[Collection entries]

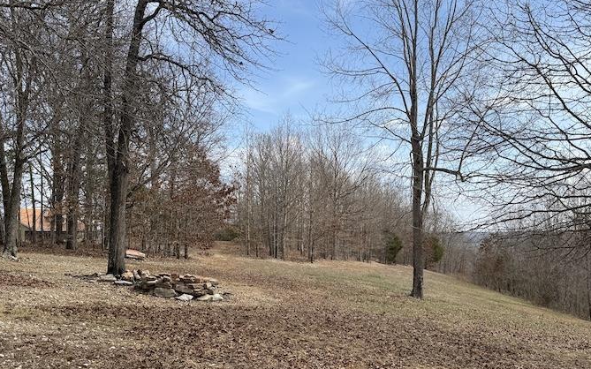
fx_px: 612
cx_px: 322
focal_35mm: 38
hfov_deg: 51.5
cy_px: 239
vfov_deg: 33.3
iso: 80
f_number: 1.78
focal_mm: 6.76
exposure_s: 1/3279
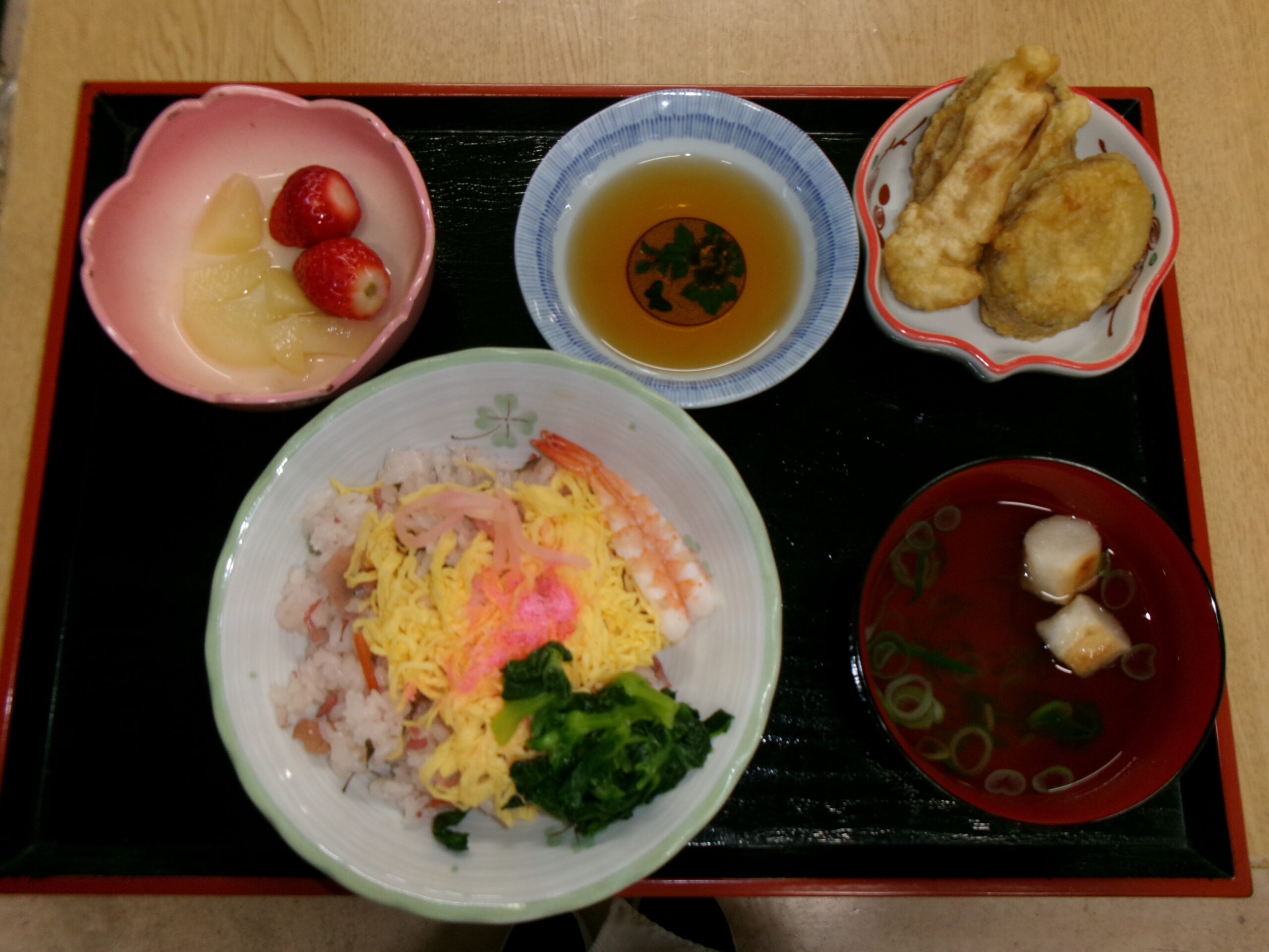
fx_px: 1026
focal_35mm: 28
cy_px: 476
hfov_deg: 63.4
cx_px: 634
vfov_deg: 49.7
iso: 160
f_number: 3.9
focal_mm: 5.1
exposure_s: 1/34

• PROBLEM DESCRIPTION:
Each record above needs to be transcribed word for word, with its pictures omitted.

• EXERCISE SOLUTION:
fx_px: 612
cx_px: 322
focal_35mm: 38
hfov_deg: 51.5
cy_px: 239
vfov_deg: 33.3
iso: 80
f_number: 1.78
focal_mm: 6.76
exposure_s: 1/3279
fx_px: 1026
focal_35mm: 28
cy_px: 476
hfov_deg: 63.4
cx_px: 634
vfov_deg: 49.7
iso: 160
f_number: 3.9
focal_mm: 5.1
exposure_s: 1/34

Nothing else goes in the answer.